» **Task details**: Your output must hold every entry exactly as written and none of the pictures.
=====
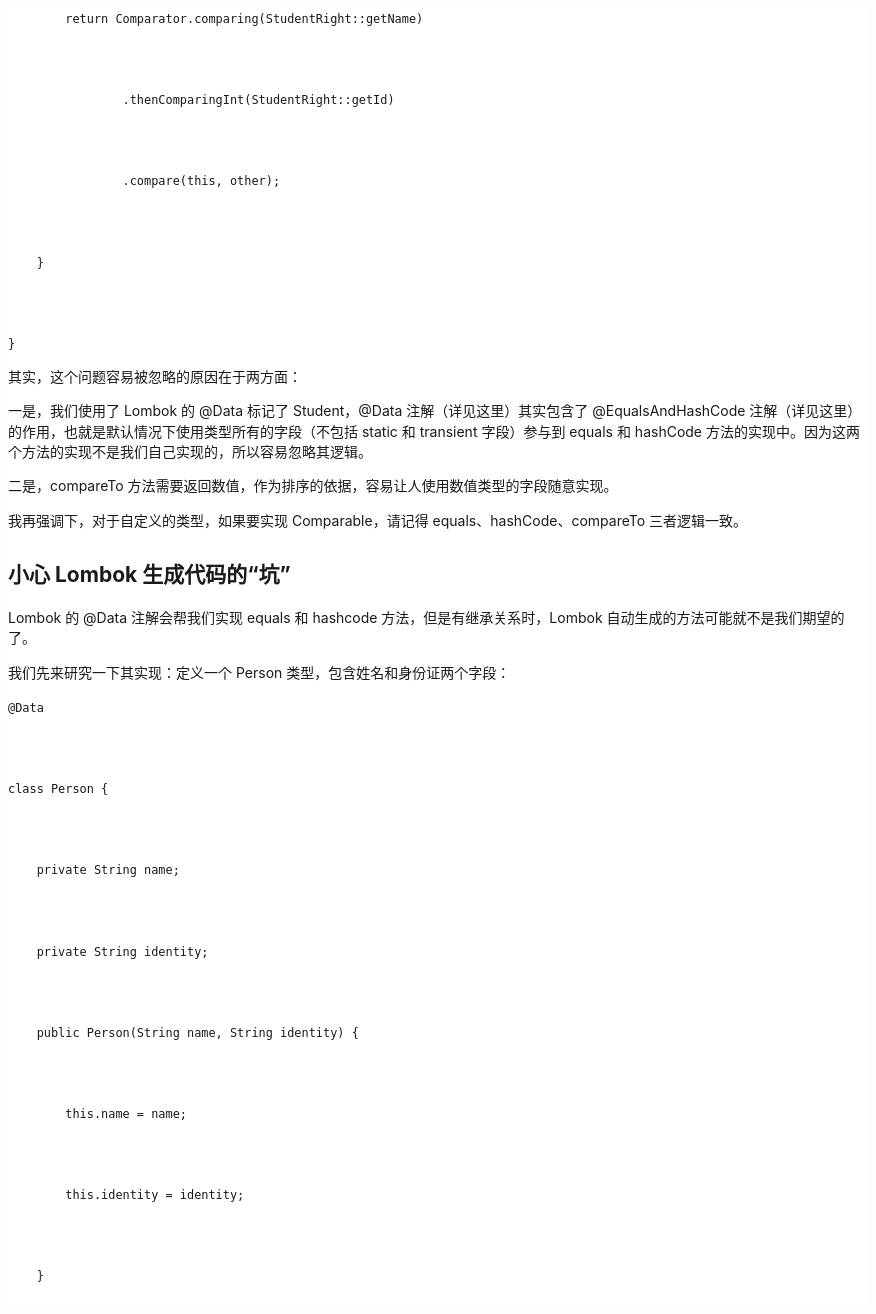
 ```
        return Comparator.comparing(StudentRight::getName)



                .thenComparingInt(StudentRight::getId)



                .compare(this, other);



    }



}
```

其实，这个问题容易被忽略的原因在于两方面：

一是，我们使用了 Lombok 的 @Data 标记了 Student，@Data 注解（详见这里）其实包含了 @EqualsAndHashCode 注解（详见这里）的作用，也就是默认情况下使用类型所有的字段（不包括 static 和 transient 字段）参与到 equals 和 hashCode 方法的实现中。因为这两个方法的实现不是我们自己实现的，所以容易忽略其逻辑。

二是，compareTo 方法需要返回数值，作为排序的依据，容易让人使用数值类型的字段随意实现。

我再强调下，对于自定义的类型，如果要实现 Comparable，请记得 equals、hashCode、compareTo 三者逻辑一致。

## 小心 Lombok 生成代码的“坑”

Lombok 的 @Data 注解会帮我们实现 equals 和 hashcode 方法，但是有继承关系时，Lombok 自动生成的方法可能就不是我们期望的了。

我们先来研究一下其实现：定义一个 Person 类型，包含姓名和身份证两个字段：

```
@Data



class Person {



    private String name;



    private String identity;



    public Person(String name, String identity) {



        this.name = name;



        this.identity = identity;



    }


```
=====
» **Answer for the task**:
 ```
        return Comparator.comparing(StudentRight::getName)



                .thenComparingInt(StudentRight::getId)



                .compare(this, other);



    }



}
```

其实，这个问题容易被忽略的原因在于两方面：

一是，我们使用了 Lombok 的 @Data 标记了 Student，@Data 注解（详见这里）其实包含了 @EqualsAndHashCode 注解（详见这里）的作用，也就是默认情况下使用类型所有的字段（不包括 static 和 transient 字段）参与到 equals 和 hashCode 方法的实现中。因为这两个方法的实现不是我们自己实现的，所以容易忽略其逻辑。

二是，compareTo 方法需要返回数值，作为排序的依据，容易让人使用数值类型的字段随意实现。

我再强调下，对于自定义的类型，如果要实现 Comparable，请记得 equals、hashCode、compareTo 三者逻辑一致。

## 小心 Lombok 生成代码的“坑”

Lombok 的 @Data 注解会帮我们实现 equals 和 hashcode 方法，但是有继承关系时，Lombok 自动生成的方法可能就不是我们期望的了。

我们先来研究一下其实现：定义一个 Person 类型，包含姓名和身份证两个字段：

```
@Data



class Person {



    private String name;



    private String identity;



    public Person(String name, String identity) {



        this.name = name;



        this.identity = identity;



    }


```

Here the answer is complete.